# REGULAR EXPRESSION
are a powerful language for matching text patterns. This page gives a basic introduction
to regular expressions themselves sufficient for our Python exercises and shows how regular
expressions work in Python. The Python "re" module provides regular expression support.

`re.search(pattern, string, flags = 0)`

`.` any character except a newline
`*` 0 or more repetitions
`+` 1 or more repetitions
`?` 0 or 1 repetition
`{m}` m repetitions
`{m, n}` m - n repetitions

`r` tells python to treat a certain string as a raw string in regular expression
`\` the escape character(backslash) is a way to convey that you want a new line
`^` matches the start of the string
`$` matches the end of the string or just before the newline at the end of the string
`[]` set of characters
`[^]` complementing the set. eg [^a] means accept every character except the `a` character
`[a-zA-Z0-10_]` accepts characters `a` to `z`, capital `A` to `Z`, numbers `0` to any `number`,
     and  underscore `_`
`\w` represents a word character which is an alpha numeric symbol or the underscore
`\d` decimal digit
`\D` not a decimal digit
`\s` whitespace characters
`\S` not a whitespace  character
`\w` word character ... as well as numbers or numerics and the underscore
`\W` not a word character
`A|B` either A or B
`(...)` a group of words.
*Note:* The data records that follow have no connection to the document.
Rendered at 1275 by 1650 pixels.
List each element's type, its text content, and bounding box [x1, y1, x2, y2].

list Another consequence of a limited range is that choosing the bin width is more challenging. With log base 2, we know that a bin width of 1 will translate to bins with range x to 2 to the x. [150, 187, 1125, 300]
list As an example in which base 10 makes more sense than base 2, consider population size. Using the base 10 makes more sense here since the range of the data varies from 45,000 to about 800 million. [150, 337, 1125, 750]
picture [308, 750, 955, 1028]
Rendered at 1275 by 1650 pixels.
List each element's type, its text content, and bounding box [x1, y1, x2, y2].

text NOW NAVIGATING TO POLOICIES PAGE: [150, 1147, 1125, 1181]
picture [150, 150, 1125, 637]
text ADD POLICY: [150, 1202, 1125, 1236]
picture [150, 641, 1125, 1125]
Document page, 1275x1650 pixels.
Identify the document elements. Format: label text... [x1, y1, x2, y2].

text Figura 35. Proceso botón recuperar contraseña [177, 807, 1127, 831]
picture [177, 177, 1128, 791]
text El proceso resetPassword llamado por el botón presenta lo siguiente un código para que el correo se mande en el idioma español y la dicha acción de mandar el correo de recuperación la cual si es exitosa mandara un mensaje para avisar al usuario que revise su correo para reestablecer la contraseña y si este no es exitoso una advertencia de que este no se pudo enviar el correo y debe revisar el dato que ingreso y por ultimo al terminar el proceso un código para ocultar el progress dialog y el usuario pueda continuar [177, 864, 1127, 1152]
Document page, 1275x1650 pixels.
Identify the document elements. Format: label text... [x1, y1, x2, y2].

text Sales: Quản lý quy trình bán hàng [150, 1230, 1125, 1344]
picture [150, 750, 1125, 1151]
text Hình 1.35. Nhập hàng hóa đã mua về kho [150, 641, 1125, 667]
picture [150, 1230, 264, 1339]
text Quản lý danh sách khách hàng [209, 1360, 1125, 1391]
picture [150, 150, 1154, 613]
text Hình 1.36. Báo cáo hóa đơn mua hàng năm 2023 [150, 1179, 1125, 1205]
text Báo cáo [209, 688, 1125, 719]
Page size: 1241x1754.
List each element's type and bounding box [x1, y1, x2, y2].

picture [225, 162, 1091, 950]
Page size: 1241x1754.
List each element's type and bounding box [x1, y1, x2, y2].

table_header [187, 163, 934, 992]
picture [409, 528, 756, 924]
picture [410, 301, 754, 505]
E.g.
`(?:...)` non-capturing version

 `=> flags`
re.IGNORECASE
re.MULTILINE
re.DOTALL

NB. instead of `r""`, we can use `f""`so as to include variables and other important stuff
`re.sub(pattern, repl, string, count=0, flags=0)` is used to substitute one thing for another

`re.split(pattern, string, maxsplit=0, flags=0` splits a string not using a specific character(.,?) but multiple characters
`re.findall(pattern, string, flags=0)` allows for the search of multiple copies of the same pattern
in different places in the string


In [2]:
import re

def validateEmail():
    email = input("What's your email? ").strip()
    # if re.search(r"^[a-zA-Z0-10_]+@[a-zA-Z0-10_]+\.com$", email):
    if re.search(r"^(\w|\.)+@(\w+\.)?\w+\.(com|edu|gov)$", email, re.IGNORECASE):
        """
        (\w+\.)? means we can accept more words, underscores, characters and
        a literal . or we can accept nothing in the square bracket

         we can represent [a-zA-Z0-10_] with \w
         and it will mean the same thing

         We can also accept more literal strings by including
         them in a parenthesis
         (com|edu|gov|net)

         ^ means the start of our string
         + means 1 or more of the things to the left
         [^@] means any character except the @ sign
        """

        print("Valid")
    else:
        print("invalid")

validateEmail()

Valid


In [3]:
import re


str = 'an example word:cat!!'
match = re.search(r'word:\w\w\w\b', str)
# If-statement after search() tests if it succeeded
if match:
  print('found', match.group()) ## 'found word:cat'
else:
  print('did not find')


found word:cat



The `r` at the start of the pattern string designates a python `raw` string
which passes through backslashes without change which is very handy for
regular expressions (Java needs this feature badly!).
I recommend that you always write pattern strings with the 'r' just as a habit.



In [4]:
import re

def format():
    name = input("What is your name? ").strip()

    # walrus operator
    """
    eliaa = "No!"
    if eliaa:
        print("I am Fine") # OR

    if elia:= "Yes":
        print("I am Good")
    """

    if matches:= re.search(r"^(.+), ?(.+)$", name):
        """
        In regular expression, counting using indexes starts from  1 and not 0
        """
        name = matches.group(2) + " " + matches.group(1)
    print(f"hello, {name}")

format()

hello, Elijah Owusu


In [4]:
import re

# re.sub(pattern, repl, string, count=0, flags=0)

def extractUsername():
    url = input("URL: ").strip()
    username = url.replace("https://twitter.com/", "")
    username1 = url.removeprefix("https://twitter.com/")
    # print(f"Username: {username}")

    username2 = re.sub(r"^(https?://)?(www\.)?twitter.com/", "", url)
    # print(f"Username: {username2}")

    if matches:=re.search(r"^https?://(?:www\.)?twitter\.com/([a-z0-9_]+)", url, re.IGNORECASE):
        # ?:www\. means we don't need to capture the www string when printing
         print(f"Username: {matches.group(1)}")
    else:
        print("I need specifically, your twitter address!")
extractUsername()

Username: elia